À propos de Byzance, on considère généralement que le passage du tutoiement au vouvoiement pourrait venir de Dioclétien (245-313), qui divisa l’Empire romain entre Orient et Occident, chacun des deux nouveaux Auguste étant assisté lui-même d’un César. Quand l’un des souverains parlait non pas en son nom propre mais encore au nom des trois autres, il renonçait à l’ego, première personne du singulier, pour le nos, première personne du pluriel, et on lui répondait par le vos, deuxième personne du pluriel…

Dont acte !

Je voudrais simplement déplorer ici le recul progressif du vous, dans la conversation courante, ou, plus exactement, la violence que les partisans du « tu » imposent à nos rapports sociaux. Il ne s’agit pas bien entendu de pleurer l’âge classique où le « vous » s’imposait quasiment à tous, où l’on ne tutoyait guère que les valets, les gens de basse condition (ce qui était une autre forme de violence), mais de regretter cette déferlante du tutoiement consécutive à l’esprit de mai 68, quand on s’est efforcé de bannir toute hiérarchie, toute barrière entre les individus, leurs âges, leurs fonctions, entre les élèves et les professeurs… Roland Barthes s’affligea le premier de cette calamité. « Le tutoiement, ruine de mai », disait-il.

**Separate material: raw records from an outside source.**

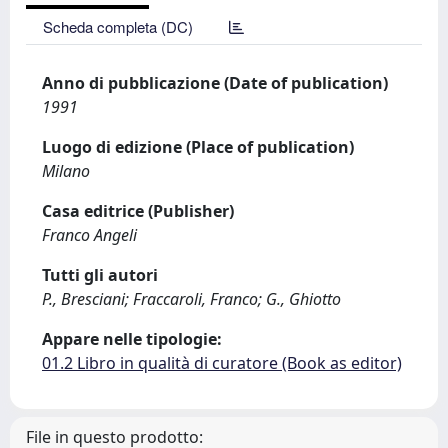
Scheda completa (DC)
Anno di pubblicazione (Date of publication)
1991
Luogo di edizione (Place of publication)
Milano
Casa editrice (Publisher)
Franco Angeli
Tutti gli autori
P., Bresciani; Fraccaroli, Franco; G., Ghiotto
Appare nelle tipologie:
01.2 Libro in qualità di curatore (Book as editor)
File in questo prodotto:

Je pense à ce journaliste de télévision qui connut il y a quelques années une éphémère notoriété et s’était fait gloire de tutoyer les hommes politiques, ministres, députés ou présidents, qu’il interrogeait. La tristesse venait moins de sa goujaterie, assez fréquente au demeurant dans le monde audiovisuel, que de la docilité des personnalités invitées, trop heureuses de s’exprimer, même à de telles conditions !

En vérité, l’hésitation, le choix, le balancement entre le « vous » et le « tu » offre quelque chose de délicieux et d’infiniment significatif dans la conversation, dans cette politesse ou, mieux, dans cette délicatesse des rapports humains, dans l’établissement de ces nuances entre la courtoisie et l’intimité, la déférence et l’amitié, le respect et la complicité. Il faut aimer tout autant le « vous » de la séduction que le « tu » qu’échangent ensuite les amants ; il existe un érotisme du vouvoiement ou de son abandon comme il y en a un du dévoilement… Plaignons, plus généralement, ceux qui méconnaissent ces subtilités, et malheur aux langues qui les ignorent !

Le « tu » qui prévaut de plus en plus aujourd’hui simplifie ou, pis, uniformise le langage et les rapports entre les individus. On ne se méfie jamais assez des uniformes. Du tutoiement obligatoire des « camarades », comme des bourreaux et de leurs victimes. De ce qui rend en bref la société unie, semblable, obéissante, obligatoire. Au risque d’inventer un néologisme intrépide, je dirais que le tutoielitarisme est un totalitarisme.